─── DATA TO PROCESS ───
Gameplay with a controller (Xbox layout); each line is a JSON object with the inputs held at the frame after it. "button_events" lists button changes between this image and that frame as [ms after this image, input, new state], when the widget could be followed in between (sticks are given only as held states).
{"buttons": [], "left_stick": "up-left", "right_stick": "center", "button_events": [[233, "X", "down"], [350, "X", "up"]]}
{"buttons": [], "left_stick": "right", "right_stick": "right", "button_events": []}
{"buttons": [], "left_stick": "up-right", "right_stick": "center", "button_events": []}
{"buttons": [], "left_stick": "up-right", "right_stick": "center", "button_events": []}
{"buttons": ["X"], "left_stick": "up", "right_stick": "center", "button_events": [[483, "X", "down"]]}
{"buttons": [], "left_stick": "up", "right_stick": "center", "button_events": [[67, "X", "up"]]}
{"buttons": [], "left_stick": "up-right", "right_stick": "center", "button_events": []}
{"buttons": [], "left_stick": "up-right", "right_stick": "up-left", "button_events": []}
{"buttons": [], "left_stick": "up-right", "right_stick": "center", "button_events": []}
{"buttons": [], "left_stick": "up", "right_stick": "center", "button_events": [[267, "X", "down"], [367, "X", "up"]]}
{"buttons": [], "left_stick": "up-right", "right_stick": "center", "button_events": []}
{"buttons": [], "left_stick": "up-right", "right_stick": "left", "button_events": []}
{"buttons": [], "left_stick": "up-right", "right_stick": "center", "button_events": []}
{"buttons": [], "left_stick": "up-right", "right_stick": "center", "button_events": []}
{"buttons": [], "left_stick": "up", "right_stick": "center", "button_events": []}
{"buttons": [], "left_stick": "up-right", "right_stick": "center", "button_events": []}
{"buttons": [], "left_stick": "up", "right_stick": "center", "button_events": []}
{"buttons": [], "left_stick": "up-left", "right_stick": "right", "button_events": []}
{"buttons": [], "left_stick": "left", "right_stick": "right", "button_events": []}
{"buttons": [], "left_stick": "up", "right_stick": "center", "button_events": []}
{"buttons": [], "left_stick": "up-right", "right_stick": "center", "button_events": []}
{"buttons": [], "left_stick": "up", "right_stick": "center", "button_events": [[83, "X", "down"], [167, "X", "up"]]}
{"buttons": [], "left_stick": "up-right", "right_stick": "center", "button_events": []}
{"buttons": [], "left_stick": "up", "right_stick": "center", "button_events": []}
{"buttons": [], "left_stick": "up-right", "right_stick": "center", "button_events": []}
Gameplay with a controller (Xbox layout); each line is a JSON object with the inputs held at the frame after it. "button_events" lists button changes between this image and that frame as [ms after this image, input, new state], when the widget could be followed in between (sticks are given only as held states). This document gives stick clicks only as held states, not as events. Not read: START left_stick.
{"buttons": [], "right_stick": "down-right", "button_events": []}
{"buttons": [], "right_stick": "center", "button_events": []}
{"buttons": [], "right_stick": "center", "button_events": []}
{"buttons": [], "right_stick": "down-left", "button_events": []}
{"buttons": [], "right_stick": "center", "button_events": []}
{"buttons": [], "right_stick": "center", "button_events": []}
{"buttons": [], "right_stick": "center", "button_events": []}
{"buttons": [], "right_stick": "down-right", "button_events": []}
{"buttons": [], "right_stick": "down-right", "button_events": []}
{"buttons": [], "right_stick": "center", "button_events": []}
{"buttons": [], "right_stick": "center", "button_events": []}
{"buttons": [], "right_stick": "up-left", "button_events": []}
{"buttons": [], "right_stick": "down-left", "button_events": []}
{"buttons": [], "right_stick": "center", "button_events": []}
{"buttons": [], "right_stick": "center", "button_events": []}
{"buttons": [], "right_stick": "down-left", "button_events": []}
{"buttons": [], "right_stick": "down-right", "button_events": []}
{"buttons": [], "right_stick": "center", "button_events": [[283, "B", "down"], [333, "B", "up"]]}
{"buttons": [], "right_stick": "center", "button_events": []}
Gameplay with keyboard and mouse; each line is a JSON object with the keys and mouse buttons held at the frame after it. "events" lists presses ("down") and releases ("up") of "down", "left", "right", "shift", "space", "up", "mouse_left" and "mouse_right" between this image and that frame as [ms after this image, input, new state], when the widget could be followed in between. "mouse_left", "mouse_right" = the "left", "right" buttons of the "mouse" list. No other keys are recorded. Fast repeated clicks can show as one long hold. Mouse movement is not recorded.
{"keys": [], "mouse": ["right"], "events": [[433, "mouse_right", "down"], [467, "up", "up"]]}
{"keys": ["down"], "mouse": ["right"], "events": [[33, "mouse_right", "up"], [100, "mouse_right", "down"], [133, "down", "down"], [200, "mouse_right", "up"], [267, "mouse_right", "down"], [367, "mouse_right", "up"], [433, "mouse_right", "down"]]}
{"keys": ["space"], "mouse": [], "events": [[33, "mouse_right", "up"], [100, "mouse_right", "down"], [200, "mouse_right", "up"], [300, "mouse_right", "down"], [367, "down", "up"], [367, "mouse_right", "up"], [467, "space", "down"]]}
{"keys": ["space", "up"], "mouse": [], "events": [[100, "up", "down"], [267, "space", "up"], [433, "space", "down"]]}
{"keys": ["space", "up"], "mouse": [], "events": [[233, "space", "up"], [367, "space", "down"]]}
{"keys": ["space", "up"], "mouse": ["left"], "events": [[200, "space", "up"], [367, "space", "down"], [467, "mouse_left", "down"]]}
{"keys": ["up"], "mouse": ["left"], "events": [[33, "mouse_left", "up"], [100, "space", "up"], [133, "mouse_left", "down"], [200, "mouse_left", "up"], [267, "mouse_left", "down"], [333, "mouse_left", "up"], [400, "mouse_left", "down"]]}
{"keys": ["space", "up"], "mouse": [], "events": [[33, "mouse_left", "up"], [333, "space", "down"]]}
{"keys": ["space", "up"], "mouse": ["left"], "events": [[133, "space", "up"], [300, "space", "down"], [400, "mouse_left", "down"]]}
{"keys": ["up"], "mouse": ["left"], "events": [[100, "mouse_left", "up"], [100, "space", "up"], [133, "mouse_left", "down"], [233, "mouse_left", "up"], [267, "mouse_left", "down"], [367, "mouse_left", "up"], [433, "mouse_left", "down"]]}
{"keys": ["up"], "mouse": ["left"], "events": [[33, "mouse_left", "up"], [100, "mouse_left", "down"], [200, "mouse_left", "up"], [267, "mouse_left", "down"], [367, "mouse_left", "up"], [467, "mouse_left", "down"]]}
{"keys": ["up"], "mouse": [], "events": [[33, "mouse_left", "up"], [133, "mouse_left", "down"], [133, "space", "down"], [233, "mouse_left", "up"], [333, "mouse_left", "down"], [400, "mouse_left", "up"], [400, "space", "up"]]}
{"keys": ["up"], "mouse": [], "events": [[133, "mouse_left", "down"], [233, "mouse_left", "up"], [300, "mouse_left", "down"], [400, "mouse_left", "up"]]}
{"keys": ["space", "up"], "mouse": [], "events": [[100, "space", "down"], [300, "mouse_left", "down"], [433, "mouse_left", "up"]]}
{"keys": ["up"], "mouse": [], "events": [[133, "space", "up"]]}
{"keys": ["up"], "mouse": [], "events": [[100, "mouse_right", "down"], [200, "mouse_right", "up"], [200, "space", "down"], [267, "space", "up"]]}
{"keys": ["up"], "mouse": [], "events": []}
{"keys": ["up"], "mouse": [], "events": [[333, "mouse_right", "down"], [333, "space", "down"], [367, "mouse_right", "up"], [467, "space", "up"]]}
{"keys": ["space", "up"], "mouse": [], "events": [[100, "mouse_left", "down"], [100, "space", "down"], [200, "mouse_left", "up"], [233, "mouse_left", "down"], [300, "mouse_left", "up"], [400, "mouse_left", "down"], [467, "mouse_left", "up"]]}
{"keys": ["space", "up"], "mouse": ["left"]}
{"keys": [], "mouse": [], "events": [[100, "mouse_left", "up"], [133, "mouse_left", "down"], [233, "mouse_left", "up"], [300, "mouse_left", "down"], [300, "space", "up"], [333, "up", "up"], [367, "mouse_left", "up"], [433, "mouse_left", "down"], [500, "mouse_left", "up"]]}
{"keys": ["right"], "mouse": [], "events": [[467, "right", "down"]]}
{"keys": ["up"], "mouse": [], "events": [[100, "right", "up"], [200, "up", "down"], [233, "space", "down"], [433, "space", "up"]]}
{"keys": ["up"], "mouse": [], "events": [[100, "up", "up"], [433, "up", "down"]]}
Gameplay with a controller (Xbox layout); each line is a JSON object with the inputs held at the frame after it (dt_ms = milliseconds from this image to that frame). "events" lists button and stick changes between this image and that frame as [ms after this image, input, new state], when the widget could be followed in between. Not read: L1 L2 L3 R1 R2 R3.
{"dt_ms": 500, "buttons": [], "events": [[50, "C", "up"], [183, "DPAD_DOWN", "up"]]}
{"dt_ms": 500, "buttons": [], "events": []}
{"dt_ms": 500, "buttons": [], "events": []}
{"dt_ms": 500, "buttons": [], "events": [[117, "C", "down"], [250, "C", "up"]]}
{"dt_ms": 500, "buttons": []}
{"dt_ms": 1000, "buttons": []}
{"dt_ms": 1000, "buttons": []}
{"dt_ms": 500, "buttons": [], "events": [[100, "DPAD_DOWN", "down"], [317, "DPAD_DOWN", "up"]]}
───
• **ASSIGNED TASK**:
A complete answer lists every line of the listing above that holds the word "held".

• **OUTPUT**:
Gameplay with a controller (Xbox layout); each line is a JSON object with the inputs held at the frame after it. "button_events" lists button changes between this image and that frame as [ms after this image, input, new state], when the widget could be followed in between (sticks are given only as held states).
Gameplay with a controller (Xbox layout); each line is a JSON object with the inputs held at the frame after it. "button_events" lists button changes between this image and that frame as [ms after this image, input, new state], when the widget could be followed in between (sticks are given only as held states). This document gives stick clicks only as held states, not as events. Not read: START left_stick.
Gameplay with keyboard and mouse; each line is a JSON object with the keys and mouse buttons held at the frame after it. "events" lists presses ("down") and releases ("up") of "down", "left", "right", "shift", "space", "up", "mouse_left" and "mouse_right" between this image and that frame as [ms after this image, input, new state], when the widget could be followed in between. "mouse_left", "mouse_right" = the "left", "right" buttons of the "mouse" list. No other keys are recorded. Fast repeated clicks can show as one long hold. Mouse movement is not recorded.
Gameplay with a controller (Xbox layout); each line is a JSON object with the inputs held at the frame after it (dt_ms = milliseconds from this image to that frame). "events" lists button and stick changes between this image and that frame as [ms after this image, input, new state], when the widget could be followed in between. Not read: L1 L2 L3 R1 R2 R3.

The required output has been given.